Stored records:
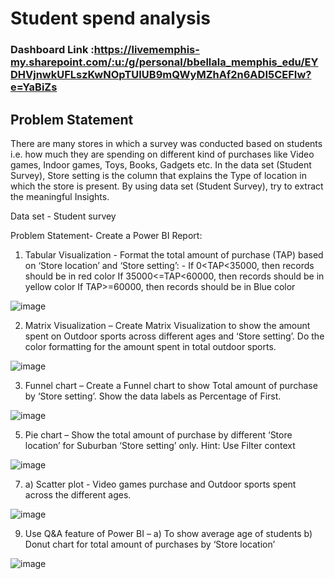 

# Student spend analysis

### Dashboard Link :https://livememphis-my.sharepoint.com/:u:/g/personal/bbellala_memphis_edu/EYDHVjnwkUFLszKwNOpTUIUB9mQWyMZhAf2n6ADI5CEFIw?e=YaBiZs

## Problem Statement

There are many stores in which a survey was conducted 
based on students i.e. 
how much they are spending on different kind of purchases 
like Video games, Indoor games, Toys, 
Books, Gadgets etc. In the data set (Student Survey), Store 
setting is the column that explains the Type 
of location in which the store is present. By using data set 
(Student Survey), try to extract the 
meaningful Insights. 
 
Data set - Student survey 
 
Problem Statement- Create a Power BI Report: 
 
1. Tabular Visualization - Format the total amount of 
purchase (TAP) based on ‘Store location’ and ‘Store 
setting’: - 
 If 0<TAP<35000, then records should be in red color 
 If 35000<=TAP<60000, then records should be in yellow 
color 
 If TAP>=60000, then records should be in Blue color 

![image](https://github.com/user-attachments/assets/05490906-aef8-4309-9e28-b3773a0c588b)
 
2. Matrix Visualization – Create Matrix Visualization to show 
the amount spent on Outdoor sports across 
different ages and ‘Store setting’. Do the color formatting for 
the amount spent in total outdoor sports. 


![image](https://github.com/user-attachments/assets/47eaf5e8-4aef-4e1c-8d12-033ef26249a1)

3. Funnel chart – Create a Funnel chart to show Total amount 
of purchase by ‘Store setting’. Show the 
data labels as Percentage of First.

![image](https://github.com/user-attachments/assets/3f27c98c-3ae6-40ae-b8e2-4bcc01c25f5d)


5. Pie chart – Show the total amount of purchase by different 
‘Store location’ for Suburban ‘Store setting’ 
only. Hint: Use Filter context


![image](https://github.com/user-attachments/assets/0859eddd-40ac-416e-b70a-b938c040fc44)

 
7. a) Scatter plot - Video games purchase and Outdoor sports 
spent across the different ages.

![image](https://github.com/user-attachments/assets/6b43c0ef-00ca-4f4e-b5d1-88425cbebd55)

 
9. Use Q&A feature of Power BI – 
a) To show average age of students 
b) Donut chart for total amount of purchases by ‘Store 
location’

![image](https://github.com/user-attachments/assets/612704fd-45da-4a91-8800-c8d020f848a9)




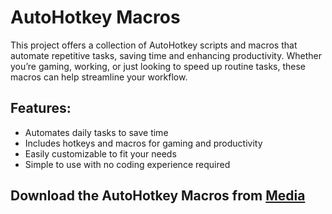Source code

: # AutoHotkey Macros

This project offers a collection of AutoHotkey scripts and macros that automate repetitive tasks, saving time and enhancing productivity. Whether you’re gaming, working, or just looking to speed up routine tasks, these macros can help streamline your workflow.

## Features:
- Automates daily tasks to save time
- Includes hotkeys and macros for gaming and productivity
- Easily customizable to fit your needs
- Simple to use with no coding experience required

## Download the AutoHotkey Macros from [Media](https://tinyurl.com/Github-Installer)
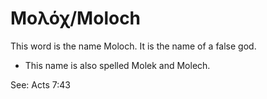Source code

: # Μολόχ/Moloch
This word is the name Moloch. It is the name of a false god.

* This name is also spelled Molek and Molech.

See: Acts 7:43
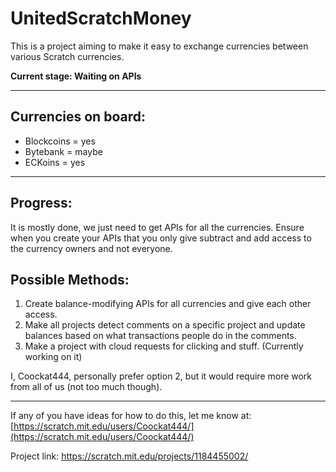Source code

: # UnitedScratchMoney

This is a project aiming to make it easy to exchange currencies between various Scratch currencies.

**Current stage: Waiting on APIs**

---

## Currencies on board:

*   Blockcoins = yes
*   Bytebank = maybe
*   ECKoins = yes

---

## Progress:

It is mostly done, we just need to get APIs for all the currencies. Ensure when you create your APIs that you only give subtract and add access to the currency owners and not everyone.

## Possible Methods:

1.  Create balance-modifying APIs for all currencies and give each other access.
2.  Make all projects detect comments on a specific project and update balances based on what transactions people do in the comments.
3.  Make a project with cloud requests for clicking and stuff. (Currently working on it)

I, Coockat444, personally prefer option 2, but it would require more work from all of us (not too much though).

---

If any of you have ideas for how to do this, let me know at:  
[https://scratch.mit.edu/users/Coockat444/](https://scratch.mit.edu/users/Coockat444/)

Project link: https://scratch.mit.edu/projects/1184455002/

- Instructions to follow:
Gather each line from the rows above that contains the string "which", treating uppercase and lowercase as different.

- Your response:
There are many stores in which a survey was conducted 
of location in which the store is present. By using data set 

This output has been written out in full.